◆ TASK OBJECTIVE ◆
Rewrite as a JSON list of strings the part of the records that opens with the line containing "execution shows up" and closes with the line containing "broken internal paths, redirect", both included. Give one string per line, leave out blank lines, and include nothing else.

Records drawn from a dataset
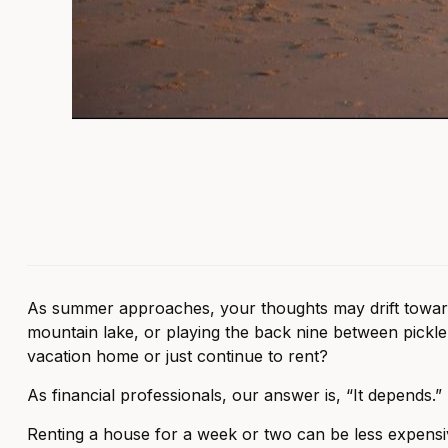
As summer approaches, your thoughts may drift toward es
mountain lake, or playing the back nine between pickl
vacation home or just continue to rent?
As financial professionals, our answer is, “It depends.”
Renting a house for a week or two can be less expensi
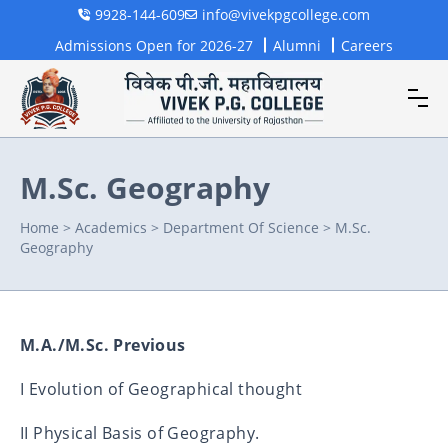
9928-144-609
info@vivekpgcollege.com
Admissions Open for 2026-27
Alumni
Careers
M.Sc. Geography
Home
>
Academics
>
Department Of Science
>
M.Sc.
Geography
M.A./M.Sc. Previous
I Evolution of Geographical thought
II Physical Basis of Geography.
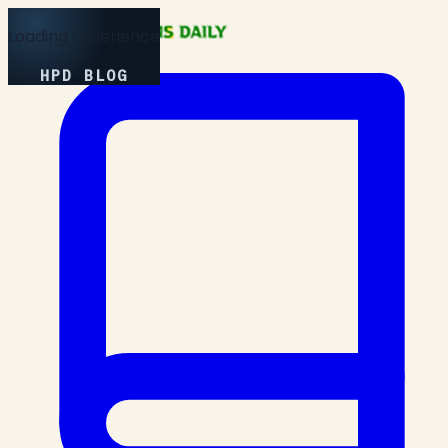
Loading Experience
HPD BLOG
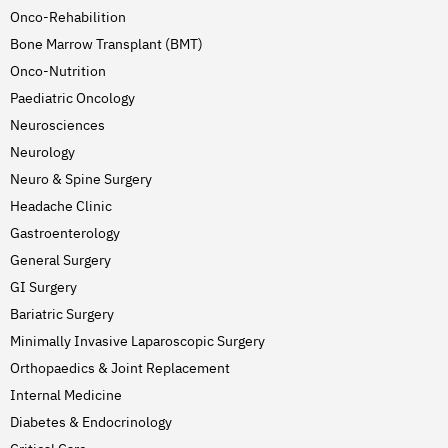
Onco-Rehabilition
Bone Marrow Transplant (BMT)
Onco-Nutrition
Paediatric Oncology
Neurosciences
Neurology
Neuro & Spine Surgery
Headache Clinic
Gastroenterology
General Surgery
GI Surgery
Bariatric Surgery
Minimally Invasive Laparoscopic Surgery
Orthopaedics & Joint Replacement
Internal Medicine
Diabetes & Endocrinology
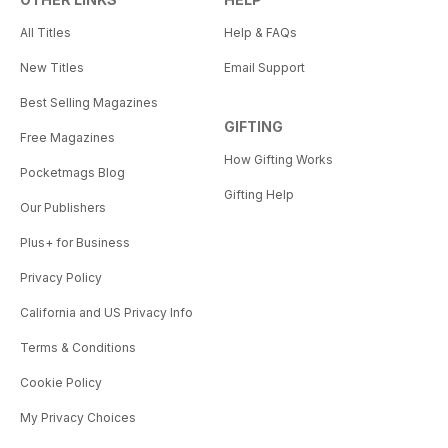
All Titles
Help & FAQs
New Titles
Email Support
Best Selling Magazines
GIFTING
Free Magazines
How Gifting Works
Pocketmags Blog
Gifting Help
Our Publishers
Plus+ for Business
Privacy Policy
California and US Privacy Info
Terms & Conditions
Cookie Policy
My Privacy Choices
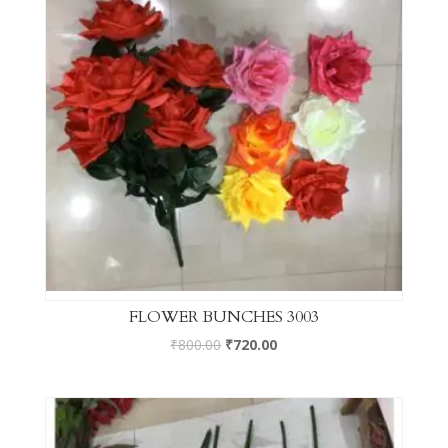
FLOWER BUNCHES 3003
₹
800.00
₹
720.00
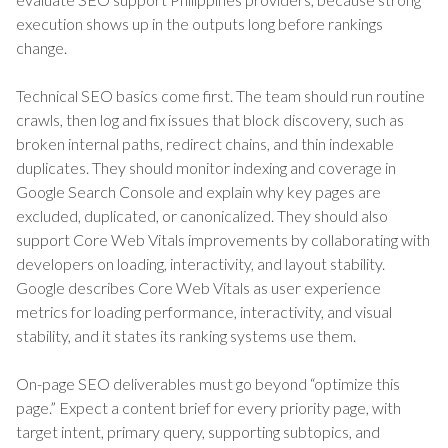
execution shows up in the outputs long before rankings
change.
Technical SEO basics come first. The team should run routine
crawls, then log and fix issues that block discovery, such as
broken internal paths, redirect chains, and thin indexable
duplicates. They should monitor indexing and coverage in
Google Search Console and explain why key pages are
excluded, duplicated, or canonicalized. They should also
support Core Web Vitals improvements by collaborating with
developers on loading, interactivity, and layout stability.
Google describes Core Web Vitals as user experience
metrics for loading performance, interactivity, and visual
stability, and it states its ranking systems use them.
On-page SEO deliverables must go beyond “optimize this
page.” Expect a content brief for every priority page, with
target intent, primary query, supporting subtopics, and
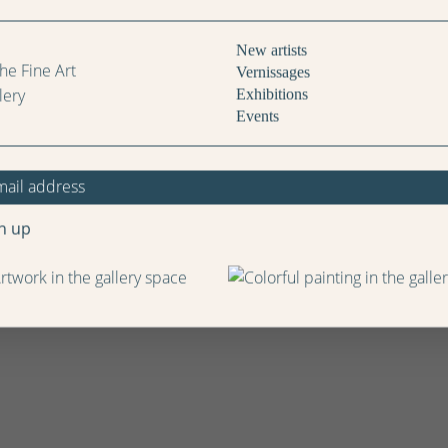
New artists
Vernissages
Exhibitions
Events
n up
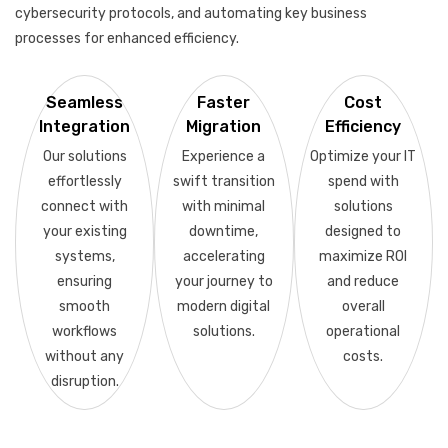
cybersecurity protocols, and automating key business
processes for enhanced efficiency.
Seamless
Faster
Cost
Integration
Migration
Efficiency
Our solutions
Experience a
Optimize your IT
effortlessly
swift transition
spend with
connect with
with minimal
solutions
your existing
downtime,
designed to
systems,
accelerating
maximize ROI
ensuring
your journey to
and reduce
smooth
modern digital
overall
workflows
solutions.
operational
without any
costs.
disruption.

◆ TASK RESULT ◆
[
  "execution shows up in the outputs long before rankings",
  "change.",
  "Technical SEO basics come first. The team should run routine",
  "crawls, then log and fix issues that block discovery, such as",
  "broken internal paths, redirect chains, and thin indexable"
]